Liebe Brüder und Schwestern!
Heute möchte ich wie schon in den vergangenen beiden Wochen über den heiligen Bonaventura sprechen und weitere Aspekte seines Denkens vertiefen. Der Franziskaner Bonaventura hat gemeinsam mit seinem Zeitgenossen, dem Dominikaner Thomas von Aquin, wesentlich zur Blüte der Theologie im Mittelalter beigetragen. Hier auf dem Petersplatz stehen ihre Statuen am vorderen Ende der Kolonnaden einander gegenüber. In ihrer Theologie ergänzen sie sich durch verschiedene Akzente. Bei Thomas von Aquin können wir von einem Primat des Erkennens sprechen. Es geht ihm vor allem um die Erkenntnis Gottes, die natürlich auch praktische Konsequenzen in einem guten Leben hat. Die höchste Erfüllung ist schließlich die Schau Gottes. Bonaventura nähert sich Gott eher aus der Perspektive der Liebe, die für ihn jede wahre Theologie prägen muß. Wer hingegen mit Stolz an die Frage nach Gott herangeht und sein eigenes Nachdenken über die Heilige Schrift stellt, tut dem Wort Gottes Gewalt an. Bonaventura richtet sich nicht gegen die geordnete rationale Reflexion, aber in treuer Nachahmung seines Ordensgründers Franziskus war er sein ganzes Leben von tiefer Liebe zu Christus erfüllt, den er darum immer besser kennenlernen wollte. Inspiriert von der Lehre des griechischen Kirchenschriftstellers Pseudo-Dionysius, betete er darum, wie die Seraphine gleichsam Feuer und Flamme für Gott zu sein, und strebte nach der Liebe, die letztlich alles Erkennen übersteigt und uns mit Gott vereint.

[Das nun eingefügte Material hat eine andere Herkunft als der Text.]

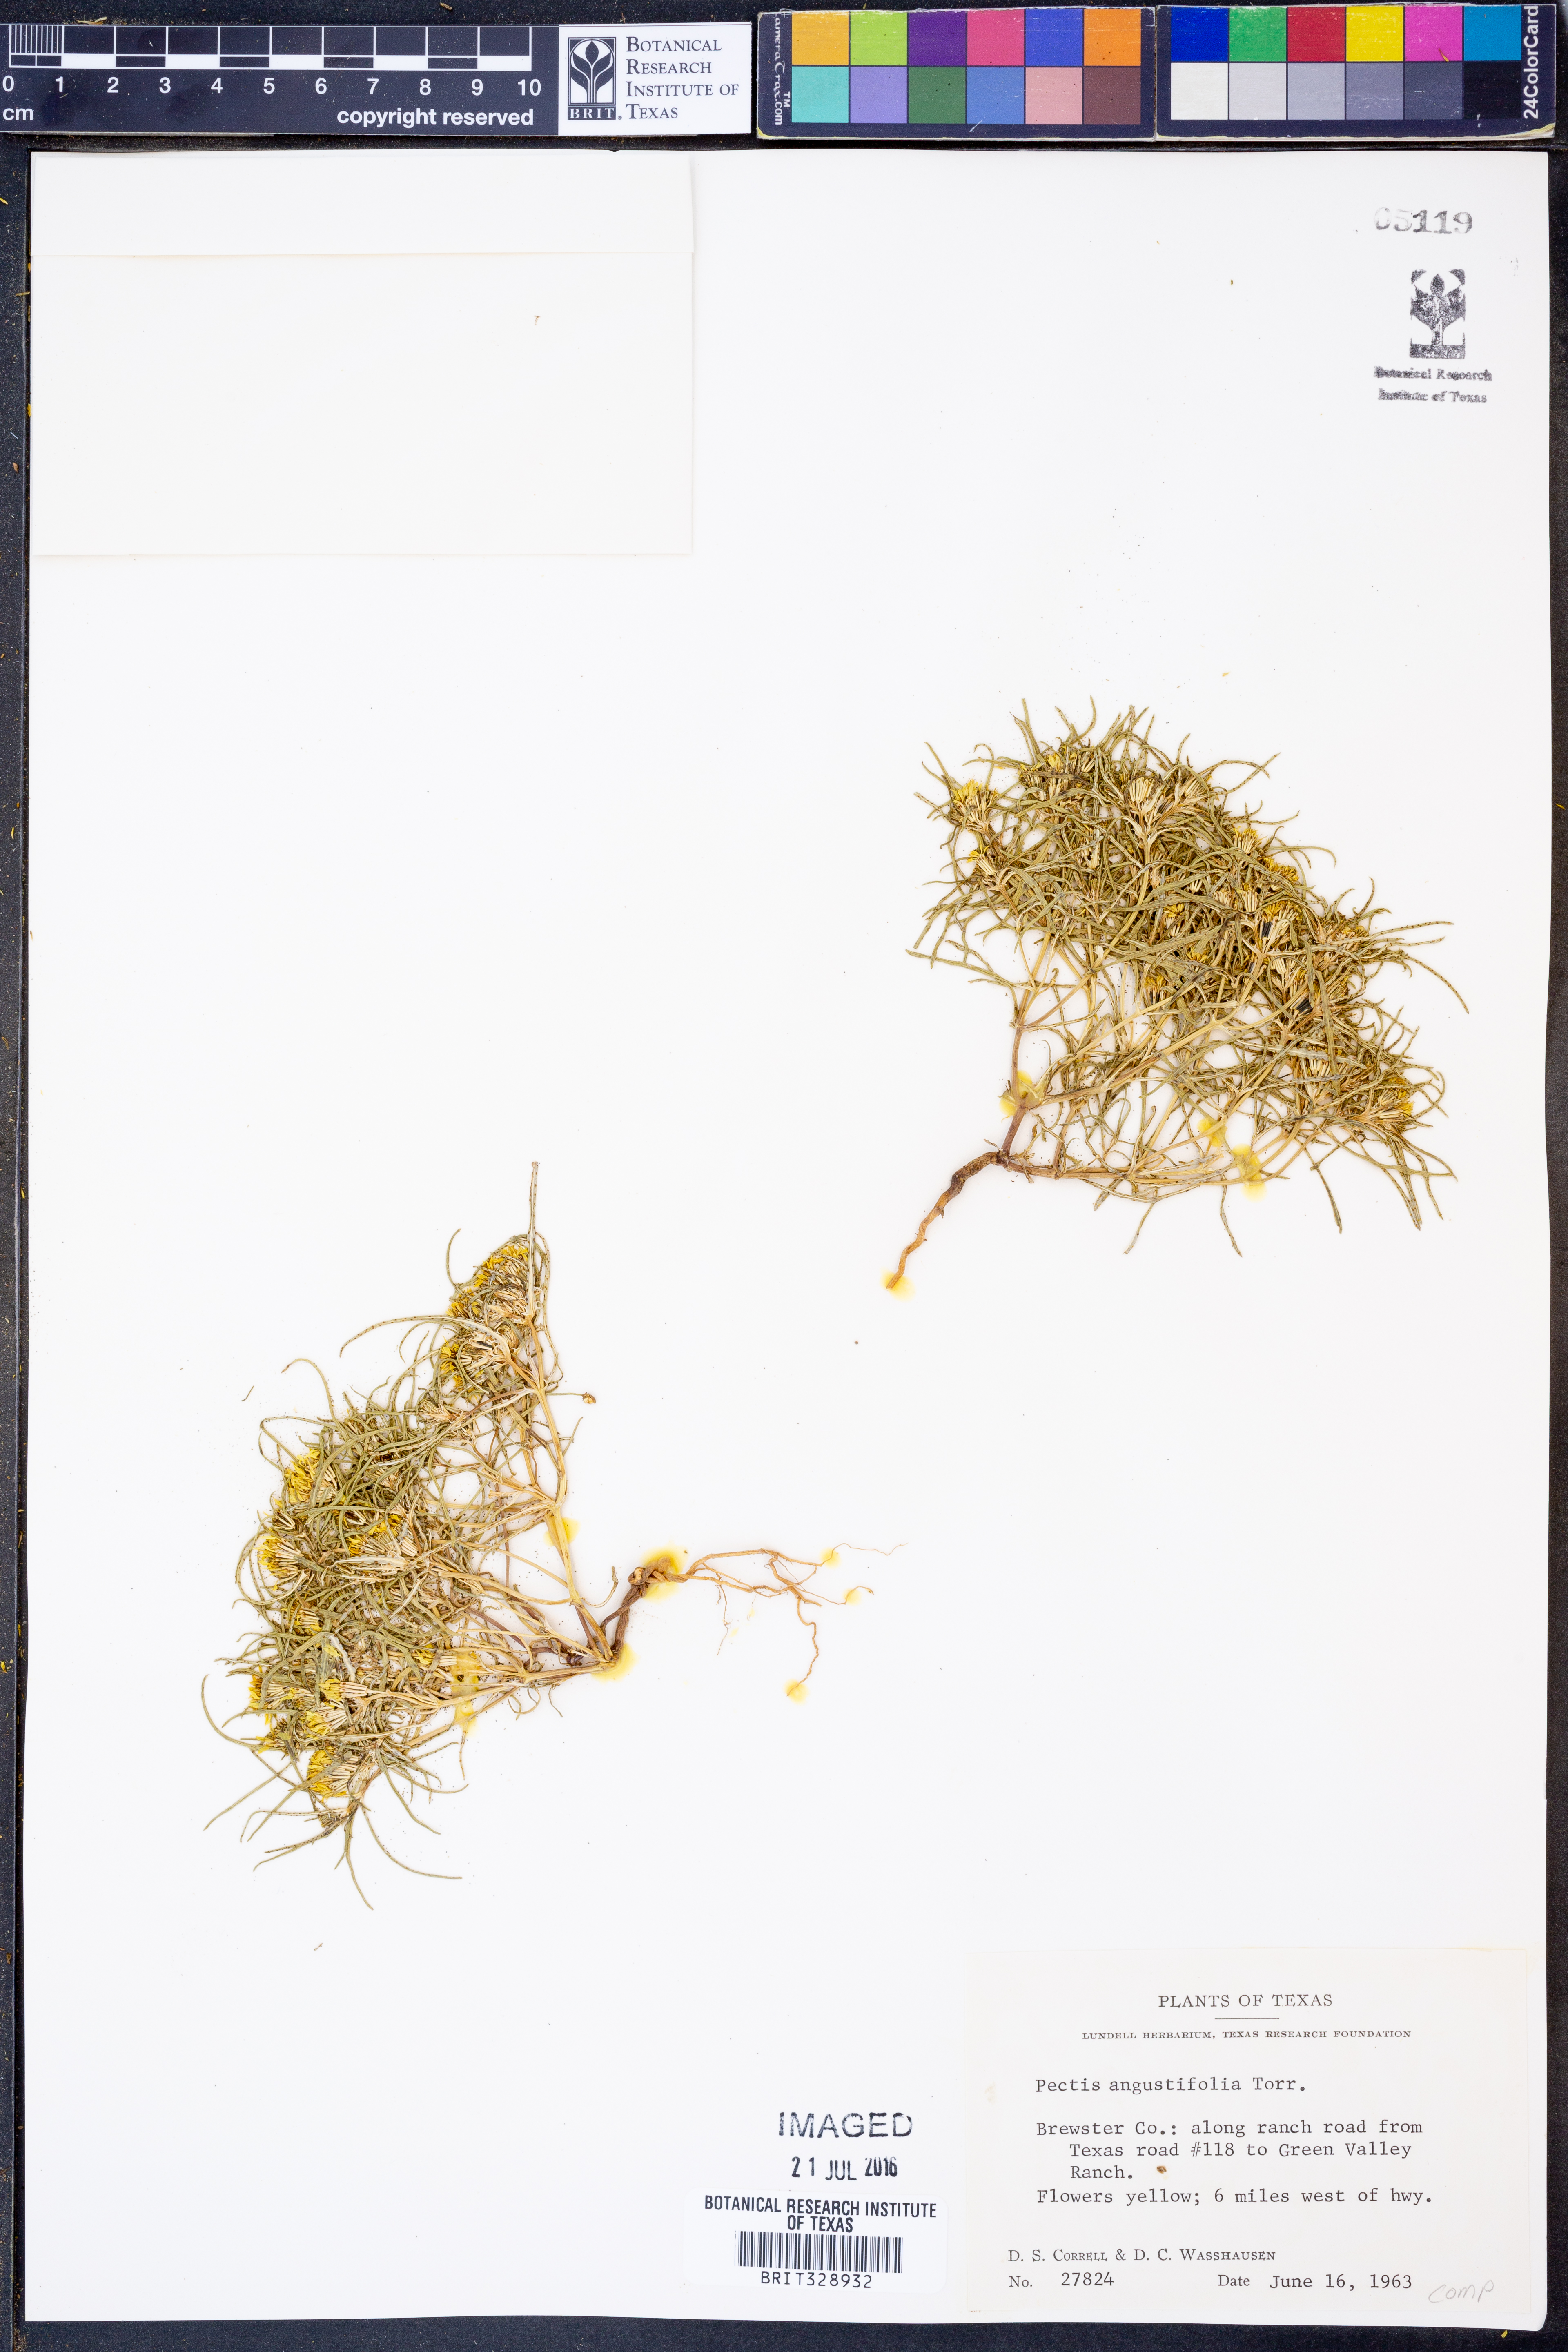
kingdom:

Ganz herzlich begrüße ich die Pilger und Besucher aus den Ländern deutscher Sprache und heiße besonders die Studierenden und Dozenten des Kirchenrechts aus Wien sowie die Schulgemeinschaft der Marienhausschule in Meppen willkommen. Die Fastenzeit ist für uns alle ein innerer Weg zum Ostergeheimnis. Gerade in der Dunkelheit des Kreuzestodes können wir, so lehrt uns der heilige Bonaventura, die übergroße Liebe Gottes erkennen. Und je tiefer wir erkennen, daß Christus für uns gestorben ist, desto mehr wird in uns die Liebe zu ihm entbrennen. Dazu erbitte ich euch allen Gottes reichen Segen!